CA Paris, Pôle 5 ch. 11, 9 mai 2014, n° 12-05565

PARIS

Arrêt

Confirmation

PARTIES

Demandeur :

Télévision sur lieu de vente (SA)

Défendeur :

Pétroles Shell (SAS)

COMPOSITION DE LA JURIDICTION

Président :

M. Jacomet (faisant fonction)

Conseillers :

M. Richard, Mme Prigent

Avocats :

Mes Lesenechal, Forget, Georges, Fourgoux

T. com. Paris, du 13 févr. 2012

13 février 2012

Vu le jugement du Tribunal de commerce de Paris, du 13 février 2012, ayant :

- condamné la SAS société des pétroles Shell à payer à la SA Télévision sur lieu de vente la somme de 85 000 euro,

- pris acte de ce que la SAS société des pétroles Shell s'est engagée à l'audience du juge rapporteur de régler la facture de 24 219 euro au fur et à mesure des paiements effectués par la SA Télévision sur lieu de vente "TLV" auprès d'Infotrafic,

- débouté la SA Télévision sur lieu de vente de toutes ses autres demandes,

- ordonné l'exécution provisoire du présent jugement,

- condamné la SAS société des pétroles Shell à payer à la SA Télévision sur lieu de vente 10 000 euro au titre de l'application de l'article 700 du Code de procédure civile.

Vu l'appel interjeté par la société la SA Télévision sur lieu de vente.

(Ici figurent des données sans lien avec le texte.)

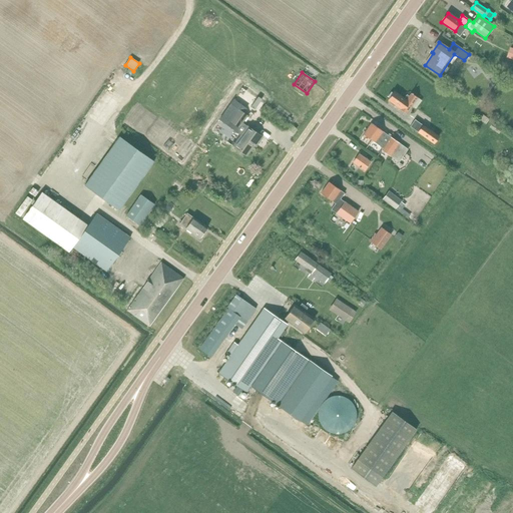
[(391,93),(387,98),(389,99),(388,101),(407,115),(415,103),(418,105),(422,101),(411,94),(409,98),(406,96),(404,100),(394,92),(393,94),(391,93)]
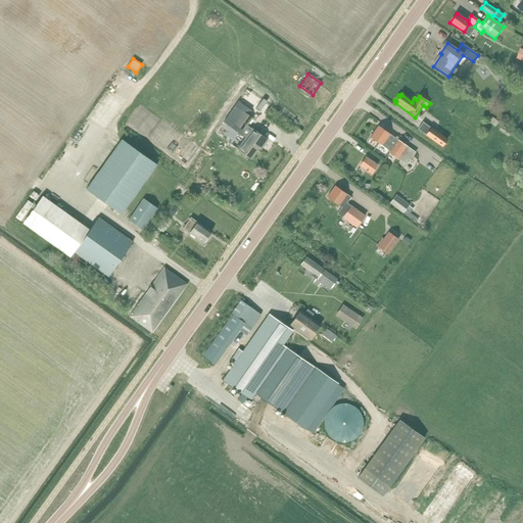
[(243,111),(235,124),(243,130),(244,131),(247,126),(252,119),(243,111)]
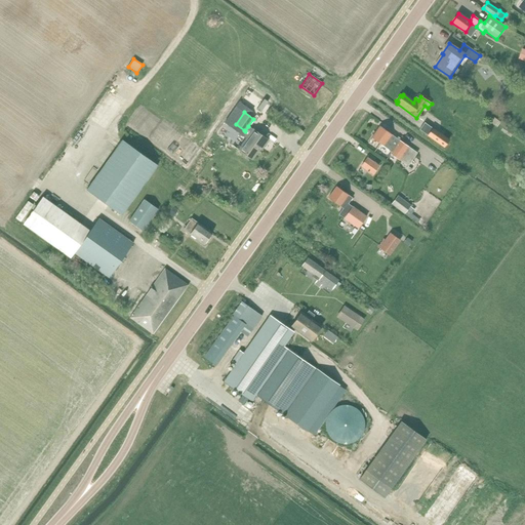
[(495,118),(491,123),(497,127),(501,123),(495,118)]
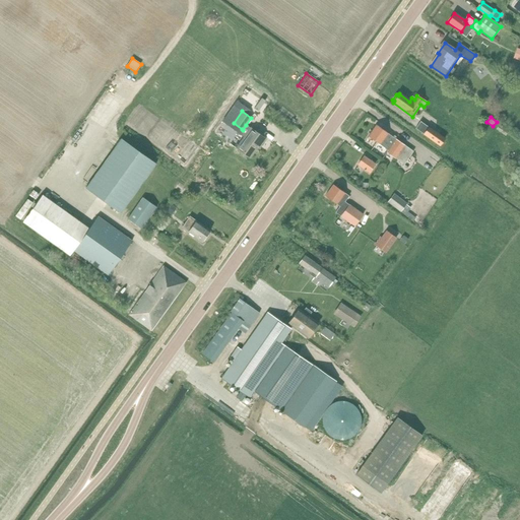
[(420,123),(415,130),(440,147),(445,140),(420,123)]
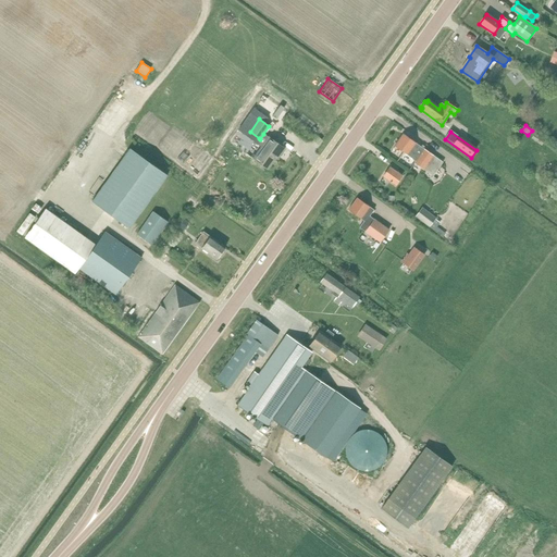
[(261,147),(252,159),(267,170),(274,159),(276,160),(284,150),(268,138),(263,134),(260,139),(259,138),(257,143),(261,147)]
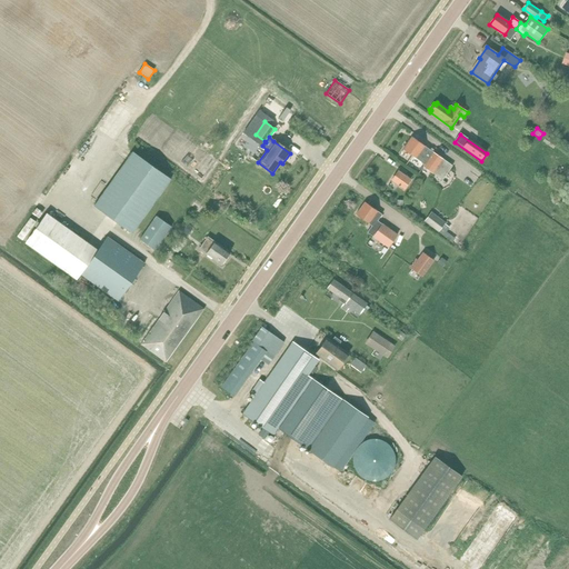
[(547,137),(543,142),(553,149),(557,143),(547,137)]
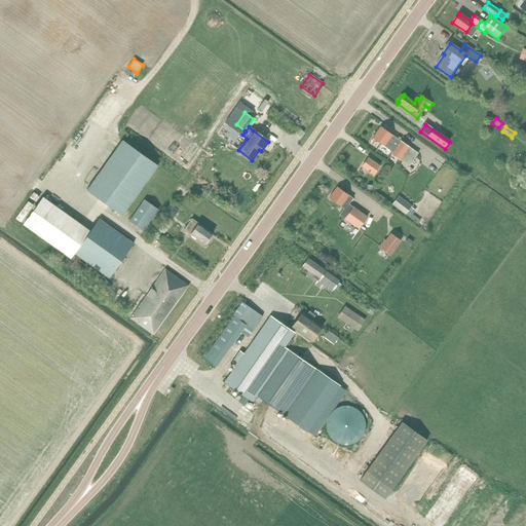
[(372,139),(391,153),(400,142),(380,127),(372,139)]
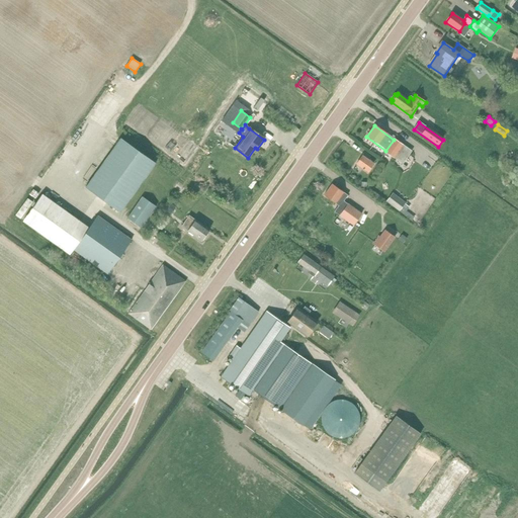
[(156,163),(120,138),(85,187),(119,212),(156,163)]
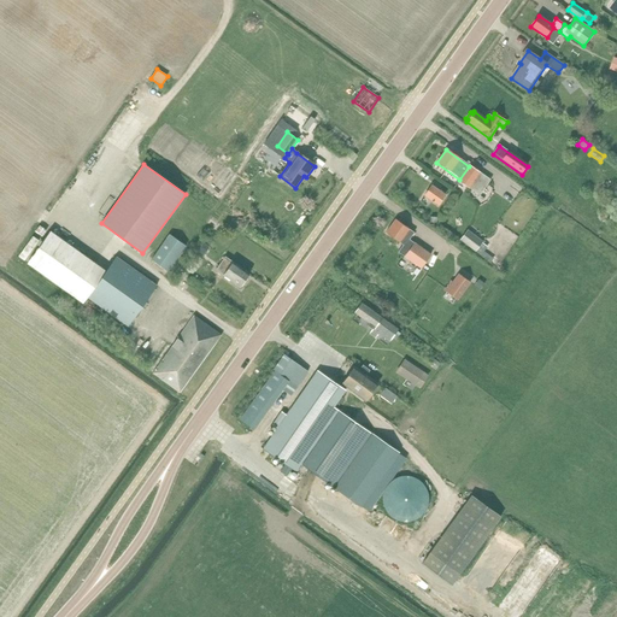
[(469,166),(459,180),(458,182),(468,189),(479,174),(469,166)]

Vu les dernières conclusions signifiées le 29 janvier 2014 par la SA Télévision sur lieu de vente demandant à la cour sur le fondement des articles L. 442-6 du Code de commerce, 1382 et suivants du Code civil, de :

- débouter la société des pétroles Shell de son appel incident et de toutes les demandes y afférentes,

- confirmer le jugement en ce qu'il a arrêté sa perte d'exploitation au titre de la rupture du contrat avec la Société des Pétroles Shell à la somme de 17 000 euro par mois,

- infirmer en toutes ses autres dispositions, le jugement,

- condamner la Société des pétroles Shell à lui payer la somme de 561 123,70 euro à titre de dommages et intérêts en réparation du préjudice lié à la rupture brutale de sa relation commerciale établie avec la Société des Pétroles Shell, somme ramenée à 476 123,70 euro après déduction des dommages et intérêts d'ores et déjà versés à hauteur de 85 000 euro en exécution du jugement du 13 février 2012,

- condamner la Société des pétroles Shell à lui payer la somme de 150 000 euro à titre de dommages et intérêts en réparation des préjudices subis du fait de l'atteinte à son image et à sa réputation commerciale par la Société des pétroles Shell postérieurement à la rupture de leur relation commerciale et la somme de 56 000 euro au titre de l'article 700 du Code de procédure civile ;

Vu les dernières conclusions signifiées le 25 février 2014 par la Société des pétroles Shell demandant à la cour de :

- confirmer le jugement en ce qu'il a rejeté la demande de réparation des prétendus préjudices liés aux agissements fautifs de la Société des pétroles Shell dans le projet de sous-traitance avec Medialandscape évaluée à 32 019 euro et en ce qu'il a rejeté toute demande de dommages et intérêts pour atteinte à l'image et à la notoriété de TLV évaluée à 150 000 euro,

- infirmer le jugement dans toutes ses autres dispositions et infirmer la société TLV de l'ensemble de ses demandes,

- condamner la société TLV à lui payer de la somme de 15 000 euro sur le fondement de l'article 700 du Code de procédure civile.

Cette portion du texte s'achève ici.